NSA tracks mobile phone locations worldwide: report
WASHINGTON - Agence France –Presse
The analytic methods used by the agency to go through location data are known as CO - TRAVELER, according to the Washington Post.The National Security Agency is collecting some 5 billion records a day on the location of mobile phones around the world, The Washington Post reported Wednesday, citing documents from US intelligence leaker Edward Snowden.
The information is added to a gigantic database that shows the locations of "at least hundreds of millions of cell phones" worldwide, a stunning revelation that suggests the eavesdropping agency has created a mass surveillance tool, according to the Post report.
The report comes six months since the first bombshell leaks from Snowden, a former information technology subcontractor for the NSA who says he spilled secrets to spark public debate on the agency's widespread surveillance activities. Snowden faces espionage charges but has fled to Russia, where he has been granted asylum.

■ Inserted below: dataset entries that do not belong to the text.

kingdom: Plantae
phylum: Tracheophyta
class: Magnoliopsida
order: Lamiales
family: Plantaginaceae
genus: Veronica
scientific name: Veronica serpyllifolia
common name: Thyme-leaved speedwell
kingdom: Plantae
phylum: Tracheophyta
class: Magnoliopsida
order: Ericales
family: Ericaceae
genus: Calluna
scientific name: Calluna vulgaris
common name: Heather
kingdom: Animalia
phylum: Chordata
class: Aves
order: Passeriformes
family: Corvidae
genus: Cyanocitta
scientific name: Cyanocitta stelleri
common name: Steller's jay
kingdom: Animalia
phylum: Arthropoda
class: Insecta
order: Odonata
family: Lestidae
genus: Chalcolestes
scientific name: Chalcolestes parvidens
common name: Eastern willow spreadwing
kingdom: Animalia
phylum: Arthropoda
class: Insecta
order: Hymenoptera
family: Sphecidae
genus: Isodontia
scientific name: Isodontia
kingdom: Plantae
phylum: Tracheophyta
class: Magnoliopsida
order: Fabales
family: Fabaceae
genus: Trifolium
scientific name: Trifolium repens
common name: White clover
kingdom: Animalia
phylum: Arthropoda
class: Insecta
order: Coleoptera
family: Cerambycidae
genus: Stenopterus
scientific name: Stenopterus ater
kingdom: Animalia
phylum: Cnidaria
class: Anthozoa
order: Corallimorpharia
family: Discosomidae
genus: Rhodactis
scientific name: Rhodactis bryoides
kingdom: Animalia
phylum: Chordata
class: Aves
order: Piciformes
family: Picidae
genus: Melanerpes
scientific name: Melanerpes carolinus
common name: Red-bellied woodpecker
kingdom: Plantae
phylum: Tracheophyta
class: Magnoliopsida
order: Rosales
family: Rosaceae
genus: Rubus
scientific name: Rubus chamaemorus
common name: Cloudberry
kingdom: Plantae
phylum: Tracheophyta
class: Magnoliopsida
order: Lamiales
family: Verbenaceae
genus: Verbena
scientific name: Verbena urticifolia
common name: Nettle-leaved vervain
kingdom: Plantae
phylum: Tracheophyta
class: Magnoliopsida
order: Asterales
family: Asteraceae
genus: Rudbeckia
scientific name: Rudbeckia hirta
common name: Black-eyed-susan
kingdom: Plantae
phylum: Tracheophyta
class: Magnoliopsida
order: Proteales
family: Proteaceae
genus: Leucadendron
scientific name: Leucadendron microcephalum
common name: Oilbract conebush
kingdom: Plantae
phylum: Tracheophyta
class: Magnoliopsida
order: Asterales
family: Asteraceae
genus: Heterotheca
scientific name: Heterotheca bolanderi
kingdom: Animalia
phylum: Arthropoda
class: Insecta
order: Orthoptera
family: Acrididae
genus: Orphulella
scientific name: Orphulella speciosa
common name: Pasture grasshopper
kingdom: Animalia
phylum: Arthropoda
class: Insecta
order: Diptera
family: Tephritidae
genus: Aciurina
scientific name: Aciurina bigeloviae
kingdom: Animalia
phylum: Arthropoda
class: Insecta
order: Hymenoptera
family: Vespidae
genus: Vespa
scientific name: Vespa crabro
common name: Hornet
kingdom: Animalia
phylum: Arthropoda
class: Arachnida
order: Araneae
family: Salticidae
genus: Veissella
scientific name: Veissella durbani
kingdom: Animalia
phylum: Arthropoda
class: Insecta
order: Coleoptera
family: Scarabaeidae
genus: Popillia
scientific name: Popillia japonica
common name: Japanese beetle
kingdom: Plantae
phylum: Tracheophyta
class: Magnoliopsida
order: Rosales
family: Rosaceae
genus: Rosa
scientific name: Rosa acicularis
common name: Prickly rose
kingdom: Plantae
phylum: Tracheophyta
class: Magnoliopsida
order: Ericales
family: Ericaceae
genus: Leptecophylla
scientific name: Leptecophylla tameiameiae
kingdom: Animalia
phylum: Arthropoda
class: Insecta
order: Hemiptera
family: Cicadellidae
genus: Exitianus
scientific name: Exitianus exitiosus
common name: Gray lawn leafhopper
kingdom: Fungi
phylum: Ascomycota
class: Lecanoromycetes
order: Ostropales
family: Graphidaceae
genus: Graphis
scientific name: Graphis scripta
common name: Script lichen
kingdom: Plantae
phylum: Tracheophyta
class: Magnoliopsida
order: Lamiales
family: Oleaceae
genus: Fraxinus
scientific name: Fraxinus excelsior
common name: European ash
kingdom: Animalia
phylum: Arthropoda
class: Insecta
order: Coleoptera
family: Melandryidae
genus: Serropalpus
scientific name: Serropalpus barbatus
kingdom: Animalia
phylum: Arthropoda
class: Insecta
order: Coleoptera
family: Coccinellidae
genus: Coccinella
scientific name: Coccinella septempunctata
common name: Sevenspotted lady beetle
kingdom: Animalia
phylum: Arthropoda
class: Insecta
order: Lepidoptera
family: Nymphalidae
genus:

Of the NSA surveillance programs revealed to date, including spying on foreign leaders and the collection of Internet "meta-data," the geo-location project appears to represent the agency's largest in scale and scope.
The NSA declined to comment on the report when contacted by AFP.
The data is scooped up by tapping into cables that link mobile phone networks -- both American and foreign -- across the globe, the Post said. The location data is gathered with the help of ten "sigads" or signals intelligence activity designators.
In an example given by the Post, one sigad called "STORMBREW" collects data from two unnamed corporate firms which administer interception equipment. Then "NSA asks nicely for tasking/updates," according to leaked documents.
Information from the cell phones of Americans traveling abroad also forms part of the database.
Because mobile phones broadcast their locations even when there is no call made or text sent, NSA analysts are able to use mathematical techniques to comb through location data and track patterns of movement over time for a given suspect, it said.
The analytic methods used by the agency to sift through location data are known as CO-TRAVELER, according to the report.
Although the vast majority of mobile phone users are of no interest to the spy agency, the NSA gathers the bulk data to try to track known "intelligence targets" and their unknown associates, the paper said. Even the use of disposable cell phones that users switch on and off to make only brief calls in the hopes of avoiding authorities trigger note in the system.
According to the Post, CO-TRAVELER combs for new devices connecting to a cell tower after another cell phone is used for the last time.
The NSA insists it does not intentionally track the location data of Americans, but it ends up receiving details that show the whereabouts of domestic mobile devices "incidentally," wrote the Post, which also quoted intelligence officials.
US officials told the Post that the programs that collect geo-location data are legal and designed only to gather intelligence about foreign militants or other "targets" deemed a threat to the United States. The volume of information flowing in from the program is "outpacing our ability to ingest, process and store" data, according to a May 2012 internal NSA briefing leaked to the Post.
"The NSA's capabilities to track location are staggering, based on the Snowden documents, and indicate that the agency is able to render most efforts at communications security effectively futile," said the Post article written by Barton Gellman and Ashkan Soltani.
The scale of the program will reinforce long-running concerns raised by civil liberties groups that the NSA's electronic spying poses a serious threat to privacy rights in the United States and abroad.
"It is staggering that a location-tracking program on this scale could be implemented without any public debate, particularly given the substantial number of Americans having their movements recorded by the government," said Catherine Crump, an attorney with the American Civil Liberties Union.
Greg Nojeim, a director at the Center for Democracy and Technology, called for Congress "to finally act to rein in NSA surveillance." "It's clear the very personal location records of innocent people, including American citizens, are being collected and analyzed in previously unimaginable ways and on a massive scale," it said.